Mich hat Roig damit sehr stark zum Nachdenken angeregt und so begann ich zu überlegen, welche Rolle meine Coachingarbeit im Umgang mit gesellschaftlichen Herausforderungen haben kann. Was wäre, wenn wir Coaching nicht nur als Instrument für innere Transformation sähen, sondern auch als Tool für äußere Transformation? Am Ende hängen beide Arten, also die innere und äußere Transformation, immer zusammen. Die eine funktioniert nicht ohne die andere und vice versa. Damit meine ich, dass es essentiell ist, sich mit sich selbst zu beschäftigen, um herauszufinden, wie ich ein aktives Leben leben kann. Also ein Leben, in dem ich aus der Bequemlichkeit ausbreche und aktiv hinterfrage, wie ich meine Welt im Außen, also meinen Job, mein Umfeld, etc. gestalten möchte. Ich beschäftige mich dafür mit verschiedensten Themen, mit denen ich mich gerade auseinandersetzen möchte. Gerade beschäftige ich mich zum Beispiel stark mit Gleichberechtigung und der Perspektive des „weißen Feminismus“. Mein Wissen kann ich dann wiederum in meiner Arbeit als Coachin nutzen, um andere Menschen zu unterstützen. Ich finde es wichtig, dass wir als Gesellschaft ein Bewusstsein dafür bekommen, dass wir Krisen und Probleme lösen können. Und dass ein allererster Schritt dafür immer die Auseinandersetzung mit mir selbst ist. Gleichzeitig sollten wir immer im Auge behalten, dass eine reine Konzentration auf unsere eigene Entwicklung nicht dazu führt, dass sich von jetzt auf gleich unsere Systeme verändern.

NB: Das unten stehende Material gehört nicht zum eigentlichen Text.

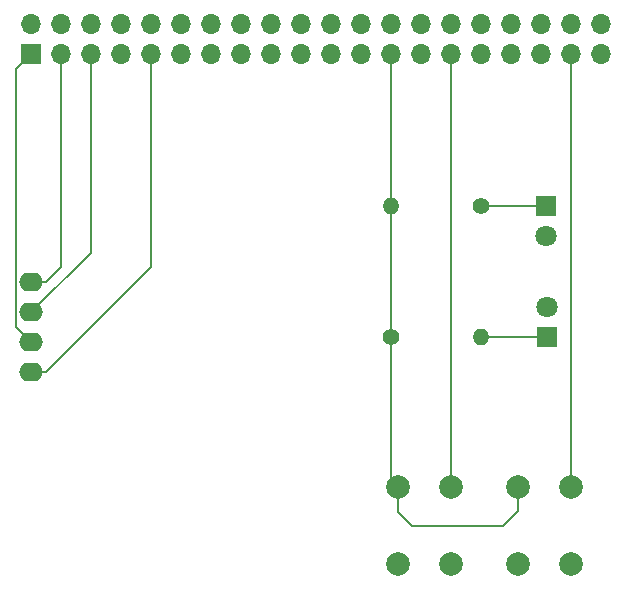
<source format=gtl>
G04 #@! TF.GenerationSoftware,KiCad,Pcbnew,5.1.9-5.1.9*
G04 #@! TF.CreationDate,2021-03-22T11:55:19+01:00*
G04 #@! TF.ProjectId,tomodachi,746f6d6f-6461-4636-9869-2e6b69636164,2.2*
G04 #@! TF.SameCoordinates,Original*
G04 #@! TF.FileFunction,Copper,L1,Top*
G04 #@! TF.FilePolarity,Positive*
%FSLAX46Y46*%
G04 Gerber Fmt 4.6, Leading zero omitted, Abs format (unit mm)*
G04 Created by KiCad (PCBNEW 5.1.9-5.1.9) date 2021-03-22 11:55:19*
%MOMM*%
%LPD*%
G01*
G04 APERTURE LIST*
G04 #@! TA.AperFunction,ComponentPad*
%ADD10C,2.000000*%
G04 #@! TD*
G04 #@! TA.AperFunction,ComponentPad*
%ADD11O,1.400000X1.400000*%
G04 #@! TD*
G04 #@! TA.AperFunction,ComponentPad*
%ADD12C,1.400000*%
G04 #@! TD*
G04 #@! TA.AperFunction,ComponentPad*
%ADD13C,1.800000*%
G04 #@! TD*
G04 #@! TA.AperFunction,ComponentPad*
%ADD14R,1.800000X1.800000*%
G04 #@! TD*
G04 #@! TA.AperFunction,ComponentPad*
%ADD15O,2.000000X1.600000*%
G04 #@! TD*
G04 #@! TA.AperFunction,ComponentPad*
%ADD16R,1.700000X1.700000*%
G04 #@! TD*
G04 #@! TA.AperFunction,ComponentPad*
%ADD17O,1.700000X1.700000*%
G04 #@! TD*
G04 #@! TA.AperFunction,Conductor*
%ADD18C,0.200000*%
G04 #@! TD*
G04 APERTURE END LIST*
D10*
X239400000Y-135480000D03*
X243900000Y-135480000D03*
X239400000Y-141980000D03*
X243900000Y-141980000D03*
X249593500Y-135435500D03*
X254093500Y-135435500D03*
X249593500Y-141935500D03*
X254093500Y-141935500D03*
D11*
X246482000Y-122758500D03*
D12*
X238862000Y-122758500D03*
D11*
X238862000Y-111646000D03*
D12*
X246482000Y-111646000D03*
D13*
X252006500Y-120218500D03*
D14*
X252006500Y-122758500D03*
D13*
X251943000Y-114186000D03*
D14*
X251943000Y-111646000D03*
D15*
X208386500Y-118123500D03*
X208386500Y-120663500D03*
X208386500Y-125743500D03*
X208386500Y-123203500D03*
D16*
X208370000Y-98770000D03*
D17*
X208370000Y-96230000D03*
X210910000Y-98770000D03*
X210910000Y-96230000D03*
X213450000Y-98770000D03*
X213450000Y-96230000D03*
X215990000Y-98770000D03*
X215990000Y-96230000D03*
X218530000Y-98770000D03*
X218530000Y-96230000D03*
X221070000Y-98770000D03*
X221070000Y-96230000D03*
X223610000Y-98770000D03*
X223610000Y-96230000D03*
X226150000Y-98770000D03*
X226150000Y-96230000D03*
X228690000Y-98770000D03*
X228690000Y-96230000D03*
X231230000Y-98770000D03*
X231230000Y-96230000D03*
X233770000Y-98770000D03*
X233770000Y-96230000D03*
X236310000Y-98770000D03*
X236310000Y-96230000D03*
X238850000Y-98770000D03*
X238850000Y-96230000D03*
X241390000Y-98770000D03*
X241390000Y-96230000D03*
X243930000Y-98770000D03*
X243930000Y-96230000D03*
X246470000Y-98770000D03*
X246470000Y-96230000D03*
X249010000Y-98770000D03*
X249010000Y-96230000D03*
X251550000Y-98770000D03*
X251550000Y-96230000D03*
X254090000Y-98770000D03*
X254090000Y-96230000D03*
X256630000Y-98770000D03*
X256630000Y-96230000D03*
D18*
X207086490Y-100053510D02*
X208370000Y-98770000D01*
X207086490Y-121903490D02*
X207086490Y-100053510D01*
X208386500Y-123203500D02*
X207086490Y-121903490D01*
X218530000Y-116800000D02*
X218530000Y-98770000D01*
X209586500Y-125743500D02*
X218530000Y-116800000D01*
X208386500Y-125743500D02*
X209586500Y-125743500D01*
X238862000Y-122758500D02*
X238862000Y-111646000D01*
X238862000Y-98782000D02*
X238850000Y-98770000D01*
X238862000Y-111646000D02*
X238862000Y-98782000D01*
X238862000Y-122758500D02*
X238862000Y-134942000D01*
X238862000Y-134942000D02*
X239400000Y-135480000D01*
X249593500Y-135435500D02*
X249593500Y-137449860D01*
X249593500Y-137449860D02*
X248290480Y-138752880D01*
X248290480Y-138752880D02*
X240579040Y-138752880D01*
X239400000Y-137573840D02*
X239400000Y-135480000D01*
X240579040Y-138752880D02*
X239400000Y-137573840D01*
X243900000Y-98800000D02*
X243930000Y-98770000D01*
X243900000Y-135480000D02*
X243900000Y-98800000D01*
X254093500Y-98773500D02*
X254090000Y-98770000D01*
X254093500Y-135435500D02*
X254093500Y-98773500D01*
X209586500Y-118123500D02*
X208386500Y-118123500D01*
X210910000Y-116800000D02*
X209586500Y-118123500D01*
X210910000Y-98770000D02*
X210910000Y-116800000D01*
X213450000Y-115600000D02*
X213450000Y-98770000D01*
X208386500Y-120663500D02*
X213450000Y-115600000D01*
X251943000Y-111646000D02*
X246482000Y-111646000D01*
X252006500Y-122758500D02*
X246482000Y-122758500D01*
M02*

</source>
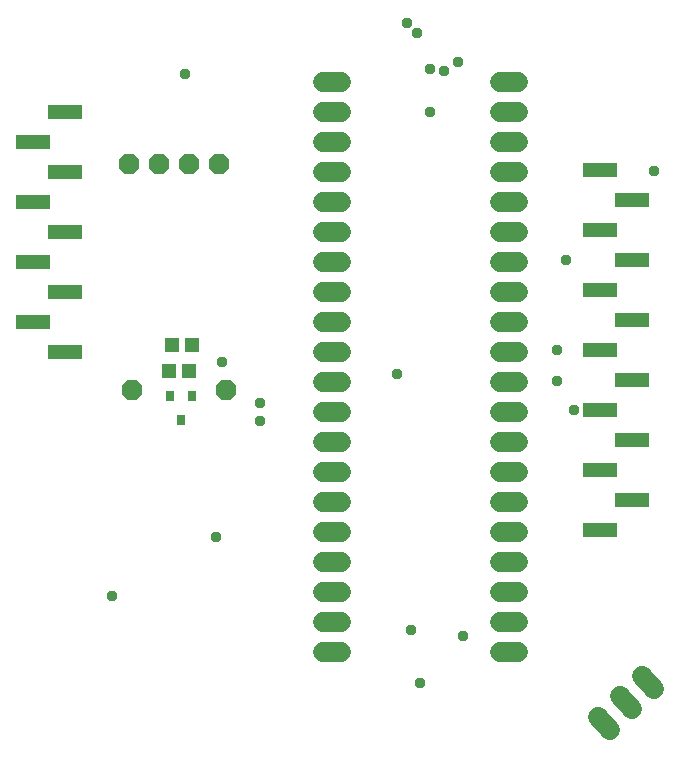
<source format=gbr>
G04 EAGLE Gerber RS-274X export*
G75*
%MOMM*%
%FSLAX34Y34*%
%LPD*%
%INSoldermask Bottom*%
%IPPOS*%
%AMOC8*
5,1,8,0,0,1.08239X$1,22.5*%
G01*
%ADD10P,1.852186X8X22.500000*%
%ADD11R,0.763200X0.933200*%
%ADD12R,1.203200X1.303200*%
%ADD13C,1.727200*%
%ADD14P,1.869504X8X22.500000*%
%ADD15R,2.903200X1.223200*%
%ADD16C,0.959600*%


D10*
X250000Y396000D03*
X330000Y396000D03*
D11*
X291623Y371058D03*
X301123Y391058D03*
X282123Y391058D03*
D12*
X281500Y412000D03*
X298500Y412000D03*
X300500Y434000D03*
X283500Y434000D03*
D13*
X681410Y154471D02*
X691803Y143325D01*
X673227Y126002D02*
X662833Y137148D01*
X644257Y119825D02*
X654651Y108680D01*
X426620Y657300D02*
X411380Y657300D01*
X411380Y631900D02*
X426620Y631900D01*
X426620Y606500D02*
X411380Y606500D01*
X411380Y581100D02*
X426620Y581100D01*
X426620Y555700D02*
X411380Y555700D01*
X411380Y530300D02*
X426620Y530300D01*
X426620Y504900D02*
X411380Y504900D01*
X411380Y479500D02*
X426620Y479500D01*
X426620Y454100D02*
X411380Y454100D01*
X411380Y428700D02*
X426620Y428700D01*
X426620Y403300D02*
X411380Y403300D01*
X411380Y377900D02*
X426620Y377900D01*
X426620Y352500D02*
X411380Y352500D01*
X411380Y327100D02*
X426620Y327100D01*
X426620Y301700D02*
X411380Y301700D01*
X411380Y276300D02*
X426620Y276300D01*
X426620Y250900D02*
X411380Y250900D01*
X411380Y225500D02*
X426620Y225500D01*
X426620Y200100D02*
X411380Y200100D01*
X411380Y174700D02*
X426620Y174700D01*
X561380Y174700D02*
X576620Y174700D01*
X576620Y200100D02*
X561380Y200100D01*
X561380Y225500D02*
X576620Y225500D01*
X576620Y250900D02*
X561380Y250900D01*
X561380Y276300D02*
X576620Y276300D01*
X576620Y301700D02*
X561380Y301700D01*
X561380Y327100D02*
X576620Y327100D01*
X576620Y352500D02*
X561380Y352500D01*
X561380Y377900D02*
X576620Y377900D01*
X576620Y403300D02*
X561380Y403300D01*
X561380Y428700D02*
X576620Y428700D01*
X576620Y454100D02*
X561380Y454100D01*
X561380Y479500D02*
X576620Y479500D01*
X576620Y504900D02*
X561380Y504900D01*
X561380Y530300D02*
X576620Y530300D01*
X576620Y555700D02*
X561380Y555700D01*
X561380Y581100D02*
X576620Y581100D01*
X576620Y606500D02*
X561380Y606500D01*
X561380Y631900D02*
X576620Y631900D01*
X576620Y657300D02*
X561380Y657300D01*
D14*
X247900Y587300D03*
X273300Y587300D03*
X298700Y587300D03*
X324100Y587300D03*
D15*
X646500Y531600D03*
X646500Y480800D03*
X673500Y506200D03*
X673500Y455400D03*
X673500Y557000D03*
X646500Y582400D03*
X646500Y379200D03*
X646500Y328400D03*
X673500Y353800D03*
X673500Y303000D03*
X673500Y404600D03*
X646500Y430000D03*
X646500Y277600D03*
X193500Y479200D03*
X193500Y530000D03*
X166500Y504600D03*
X166500Y555400D03*
X166500Y453800D03*
X193500Y428400D03*
X193500Y631600D03*
X166500Y606200D03*
X193500Y580800D03*
D16*
X321000Y272000D03*
X326000Y420000D03*
X502000Y668000D03*
X502000Y632000D03*
X233000Y222000D03*
X474000Y410000D03*
X358000Y370000D03*
X358000Y385182D03*
X692000Y582000D03*
X295000Y664000D03*
X514000Y666718D03*
X526000Y674000D03*
X494000Y148000D03*
X610000Y404000D03*
X624000Y379000D03*
X610000Y430000D03*
X491000Y699000D03*
X530000Y188000D03*
X617282Y506000D03*
X483000Y707000D03*
X486000Y192818D03*
M02*

</source>
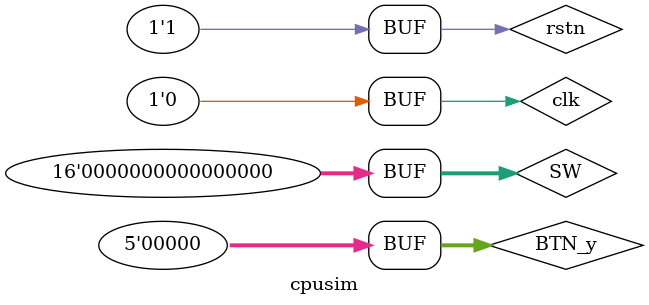
<source format=v>
`timescale 1ns / 1ps


module cpusim();

    reg clk,rstn;
    reg [15:0] SW;
    reg [4:0] BTN_y;

    initial begin
        rstn = 0;
        BTN_y[4:0] = 1;
        SW[15:0] = 0;
        #1020;
        rstn = 1;      
        BTN_y[4:0] = 0;
        #20;
    end
    
    always begin
        clk = 1;
        #10;
        clk = 0;
        #10;
    end
    CPU_SOC cpu(
        .clk_100mhz(clk),
        .RSTN(rstn),
        .BTN_y(BTN_y),
        .SW(SW)
        );
endmodule

</source>
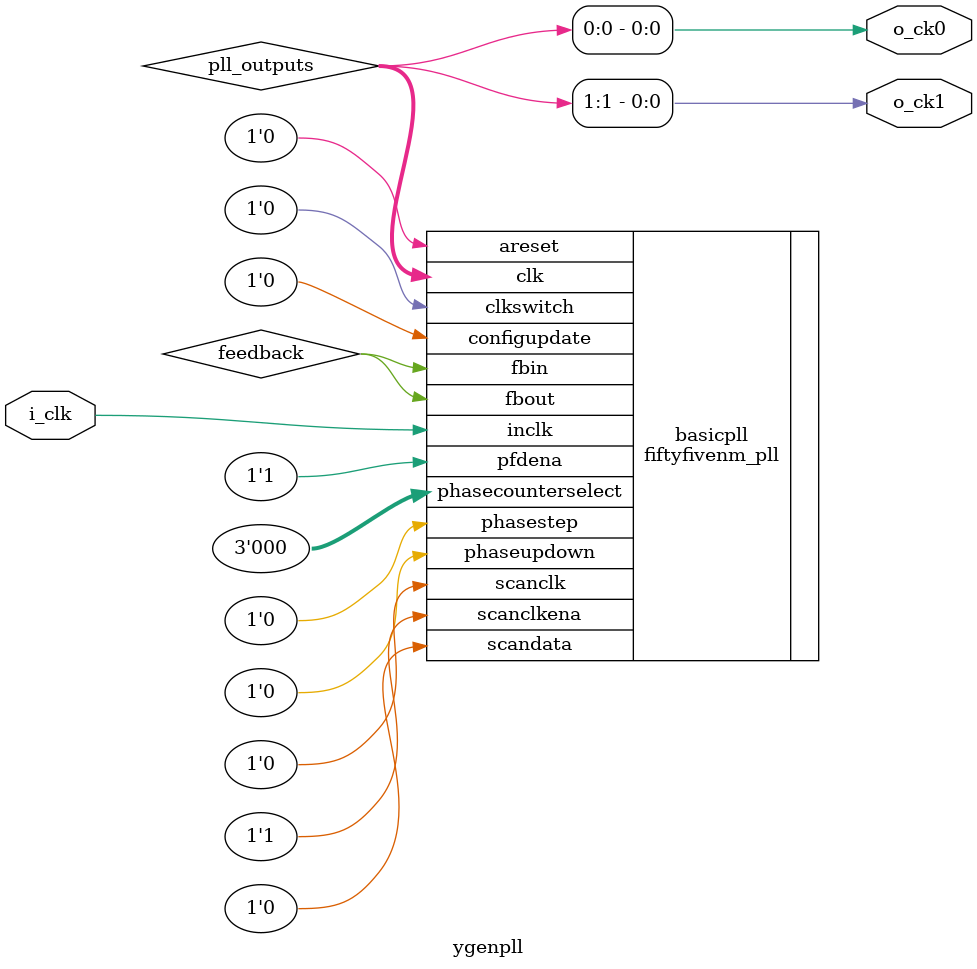
<source format=v>
`default_nettype none
module	ygenpll (
		// {{{
		input	wire		i_clk,
		output	wire		o_ck0,
		output	wire		o_ck1
		// }}}
	);

	wire	[4:0]	pll_outputs;
	wire		feedback;

	(* blackbox *)
	fiftyfivenm_pll #(
		// {{{
		.bandwidth_type("auto"),
		//
		.clk0_divide_by(3),
		.clk0_duty_cycle(50),
		.clk0_multiply_by(20),
		.clk0_phase_shift("0"),
		//
		.clk1_divide_by(3),
		.clk1_duty_cycle(50),
		.clk1_multiply_by(20),
		.clk1_phase_shift("9375"),
		//
		.compensate_clock("clk0"),
		.inclk0_input_frequency("83333"),
		.operation_mode("normal"),
		.pll_type("auto"),
		.lpm_type("fiftyfivenm_pll")
		// }}}
	) basicpll (
		// {{{
		.clk(pll_outputs),
		.fbin(feedback),
		.fbout(feedback),
		.inclk(i_clk),
		.areset(1'b0),
		.clkswitch(1'b0),
		.configupdate(1'b0),
		.pfdena(1'b1),
		.phasecounterselect(3'b0),
		.phasestep(1'b0),
		.phaseupdown(1'b0),
		.scanclk(1'b0),
		.scanclkena(1'b1),
		.scandata(1'b0)
		// }}}
	);

	assign	o_ck0 = pll_outputs[0];
	assign	o_ck1 = pll_outputs[1];
endmodule

</source>
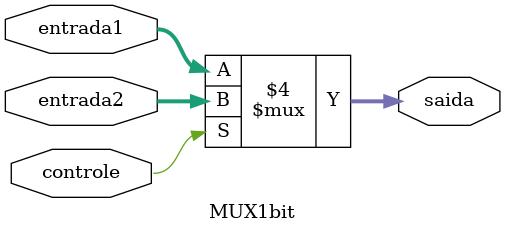
<source format=v>
module MUX1bit(controle, entrada1, entrada2, saida);
    input controle;
    input [7:0] entrada1, entrada2;
    output reg[7:0] saida;

    always @(*) begin
        if(!controle) begin
            saida = entrada1;
        end
        else begin
            saida = entrada2;
        end
    end

endmodule
</source>
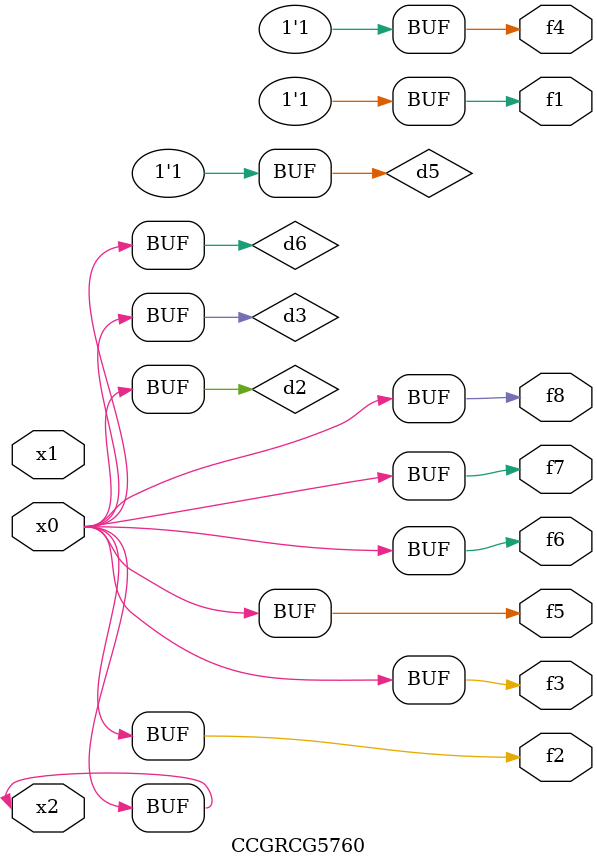
<source format=v>
module CCGRCG5760(
	input x0, x1, x2,
	output f1, f2, f3, f4, f5, f6, f7, f8
);

	wire d1, d2, d3, d4, d5, d6;

	xnor (d1, x2);
	buf (d2, x0, x2);
	and (d3, x0);
	xnor (d4, x1, x2);
	nand (d5, d1, d3);
	buf (d6, d2, d3);
	assign f1 = d5;
	assign f2 = d6;
	assign f3 = d6;
	assign f4 = d5;
	assign f5 = d6;
	assign f6 = d6;
	assign f7 = d6;
	assign f8 = d6;
endmodule

</source>
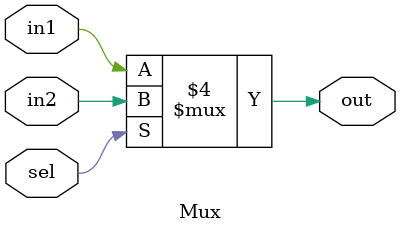
<source format=v>
module Mux (
	input       in1,
	input       in2,
	input       sel,
	output reg  out);

	//Wire define for this module.

	//Wire define for sub module.

	//Wire sub module connect to this module and inter module connect.
	always @(*) begin
	    if((sel == 1'b0)) out = in1;
	    else out = in2;
	end
	

	//Wire this module connect to sub module.

	//module inst.

endmodule
</source>
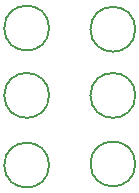
<source format=gbr>
%TF.GenerationSoftware,KiCad,Pcbnew,(6.0.5)*%
%TF.CreationDate,2022-09-22T23:13:11-05:00*%
%TF.ProjectId,powerPCB,706f7765-7250-4434-922e-6b696361645f,rev?*%
%TF.SameCoordinates,Original*%
%TF.FileFunction,Other,Comment*%
%FSLAX46Y46*%
G04 Gerber Fmt 4.6, Leading zero omitted, Abs format (unit mm)*
G04 Created by KiCad (PCBNEW (6.0.5)) date 2022-09-22 23:13:11*
%MOMM*%
%LPD*%
G01*
G04 APERTURE LIST*
%ADD10C,0.150000*%
G04 APERTURE END LIST*
D10*
%TO.C,H5*%
X98000000Y-73400000D02*
G75*
G03*
X98000000Y-73400000I-1900000J0D01*
G01*
%TO.C,H6*%
X98000000Y-79100000D02*
G75*
G03*
X98000000Y-79100000I-1900000J0D01*
G01*
%TO.C,H2*%
X105300000Y-84900000D02*
G75*
G03*
X105300000Y-84900000I-1900000J0D01*
G01*
%TO.C,H3*%
X105300000Y-73500000D02*
G75*
G03*
X105300000Y-73500000I-1900000J0D01*
G01*
%TO.C,H1*%
X105300000Y-79100000D02*
G75*
G03*
X105300000Y-79100000I-1900000J0D01*
G01*
%TO.C,H4*%
X98000000Y-85000000D02*
G75*
G03*
X98000000Y-85000000I-1900000J0D01*
G01*
%TD*%
M02*

</source>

Für einen gesellschaftlichen Wandel brauchen wir beides: Die eigene Weiterentwicklung und gezielte Maßnahmen, die letztendlich dann auch Veränderung bewirken.
Für mich bedeutet das konkret, dass ich Menschen dabei unterstützen möchte, selbst aktiv zu werden. Dabei müssen wir nicht alle von heute auf morgen Aktivist*innen werden. Veränderung zu bewirken kann ganz individuell aussehen und umgesetzt werden. Am Ende geht es mir darum, dass wir als Gesellschaft das Bewusstsein dafür bekommen, dass viel mehr möglich ist, als wir immer denken. Und dass sich jede*r von uns, sofern wir bereit sind, uns auch mit bestimmten Themen auseinanderzusetzen, Teil der Veränderung sein kann. Sei es als Unternehmer*in, als Angestellte*r oder als Aktivist*in. Veränderung zu bewirken ist in ganz unterschiedlichen Formen möglich.
Gestern Abend bin ich dann noch über den Post von Sophia Hoffmann gestolpert, die in ihrem Post genau über die Gefühle spricht, die ich auch spüre. Nämlich oft das Gefühl zu haben, dass die eigene Leistung nicht reicht, dass sie selbst nicht genug tut bzw. dass ihre Handlungen nicht ausreichen. Sie hat für sich den Weg der eigenen Unternehmensgründung gewählt und gestaltet mit ihrem veganen Restaurant und Low Waste Konzept die Gastronomielandschaft nachhaltiger.